■ ASSIGNED TASK:
One line at a time, check the entries below for the word "middle", and copy each line that has it.

■ GIVEN DATA:

-=-=-=-=-

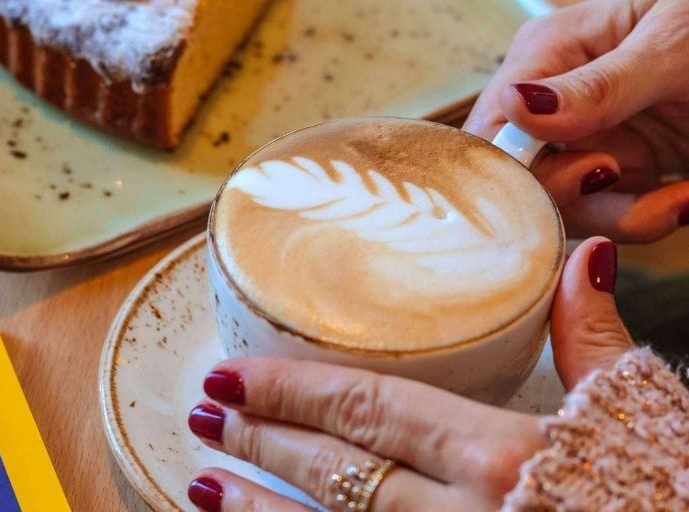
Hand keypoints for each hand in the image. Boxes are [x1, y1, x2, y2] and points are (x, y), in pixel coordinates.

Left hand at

-=-=-=-=-

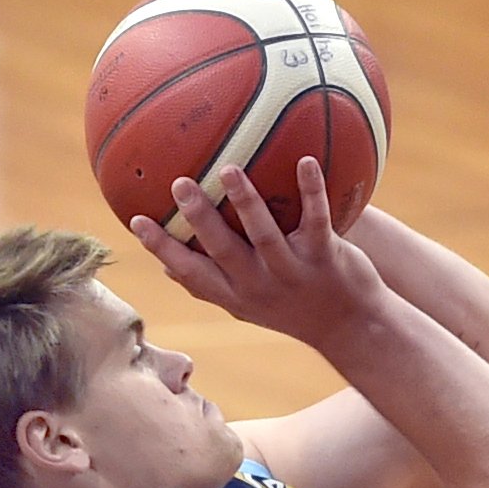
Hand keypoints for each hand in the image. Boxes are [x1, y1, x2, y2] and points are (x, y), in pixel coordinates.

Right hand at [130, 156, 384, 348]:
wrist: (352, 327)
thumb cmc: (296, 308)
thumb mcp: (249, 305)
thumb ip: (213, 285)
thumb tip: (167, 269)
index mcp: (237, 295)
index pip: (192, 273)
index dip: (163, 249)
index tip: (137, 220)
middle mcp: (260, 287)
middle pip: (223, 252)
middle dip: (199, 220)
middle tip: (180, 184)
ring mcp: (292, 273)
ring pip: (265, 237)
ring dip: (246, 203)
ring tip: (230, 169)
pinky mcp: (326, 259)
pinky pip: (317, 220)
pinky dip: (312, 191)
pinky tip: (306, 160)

-=-=-=-=-

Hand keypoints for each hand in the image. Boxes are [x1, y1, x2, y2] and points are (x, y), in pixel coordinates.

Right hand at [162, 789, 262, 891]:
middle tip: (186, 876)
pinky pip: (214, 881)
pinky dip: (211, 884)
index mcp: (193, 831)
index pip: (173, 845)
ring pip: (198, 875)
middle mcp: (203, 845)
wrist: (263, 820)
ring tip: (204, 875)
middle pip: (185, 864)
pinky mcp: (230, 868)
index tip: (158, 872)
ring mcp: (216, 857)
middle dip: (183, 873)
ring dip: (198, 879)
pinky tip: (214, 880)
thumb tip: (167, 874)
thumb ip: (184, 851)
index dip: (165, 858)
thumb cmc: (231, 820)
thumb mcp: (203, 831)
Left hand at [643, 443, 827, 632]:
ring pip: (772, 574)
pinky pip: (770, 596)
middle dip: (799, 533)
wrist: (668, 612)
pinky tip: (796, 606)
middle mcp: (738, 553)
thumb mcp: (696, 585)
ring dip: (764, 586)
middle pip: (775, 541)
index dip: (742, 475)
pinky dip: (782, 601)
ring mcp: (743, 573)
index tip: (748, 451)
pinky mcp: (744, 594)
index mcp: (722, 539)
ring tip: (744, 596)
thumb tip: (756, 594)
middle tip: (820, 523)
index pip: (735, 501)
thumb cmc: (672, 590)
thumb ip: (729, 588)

-=-=-=-=-

■ ANSWER AREA:
middle mcp: (260, 287)
middle pip: (223, 252)
middle dip: (199, 220)
middle tip: (180, 184)
middle tip: (186, 876)
middle mcp: (203, 845)
middle pip: (185, 864)
middle dip: (183, 873)
middle dip: (799, 533)
middle mcp: (738, 553)
middle pip: (775, 541)
middle tip: (820, 523)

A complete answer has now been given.